Chapter 7.6, Problem 1TFR

True-False Review

For Questions (a)-(l), decide if the given statement is true or false, and give a brief justification for your answer. If true, you can quote a relevant definition or theorem in fact from the text. If false, provide an example, illustration, or brief explanation of why the statement is false.

(a) Every eigenvector is a generalized eigenvector.

(b) The number of Jordan blocks in the Jordan canonical form of a matrix $A$ is the number of linearly independent eigenvectors of $A$.

(c) For every square matrix $A$, there is a unique invertible matrix $S$ such that $S^{-1}AS$ is in canonical form.

(d) If $J_1$ and $J_2$ are $n\times n$ matrices in Jordan canonical form, then the matrix $J_1+J_2$ is in Jordan canonical form.

(e) A generalized eigenvector of $A$ corresponding to an eigenvalue $\lambda$ is a member of the null space ${\left(A-\lambda I\right)}^p$ for some positive integer $p$.

(f) The dimension of $K_{\lambda }$, the vector space of generalized eigenvectors corresponding to the number of Jordan blocks corresponding to $\lambda$ in the Jordan canonical form of $A$.

(g) Every square matrix $A$ is similar to a matrix $J$ in Jordan canonical form.

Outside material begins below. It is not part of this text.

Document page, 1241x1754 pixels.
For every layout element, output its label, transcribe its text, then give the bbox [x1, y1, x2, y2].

(h) If $J_1$ and $J_2$ are $n\times n$ matrices in Jordan canonical form, then the matrix $J_1{J}_2$ is in Jordan canonical form.

(i) The size of a Jordan block is equal to the number of vectors in the corresponding cycle of generalized eigenvectors of $A$.

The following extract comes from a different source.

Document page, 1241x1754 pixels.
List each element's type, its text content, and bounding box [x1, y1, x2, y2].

(j) If $A$ is an $n\times n$ matrix with no cycles of generalized eigenvectors of length $p\ge 2$, then $A$ is diagonalizable.

(k) Similar matrices must have the same Jordan canonical form, up to rearrangement of the Jordan blocks.

(l) If $J$ is in Jordan canonical form and $r$ is a scalar, then the matrix $rJ$ is in Jordan canonical form.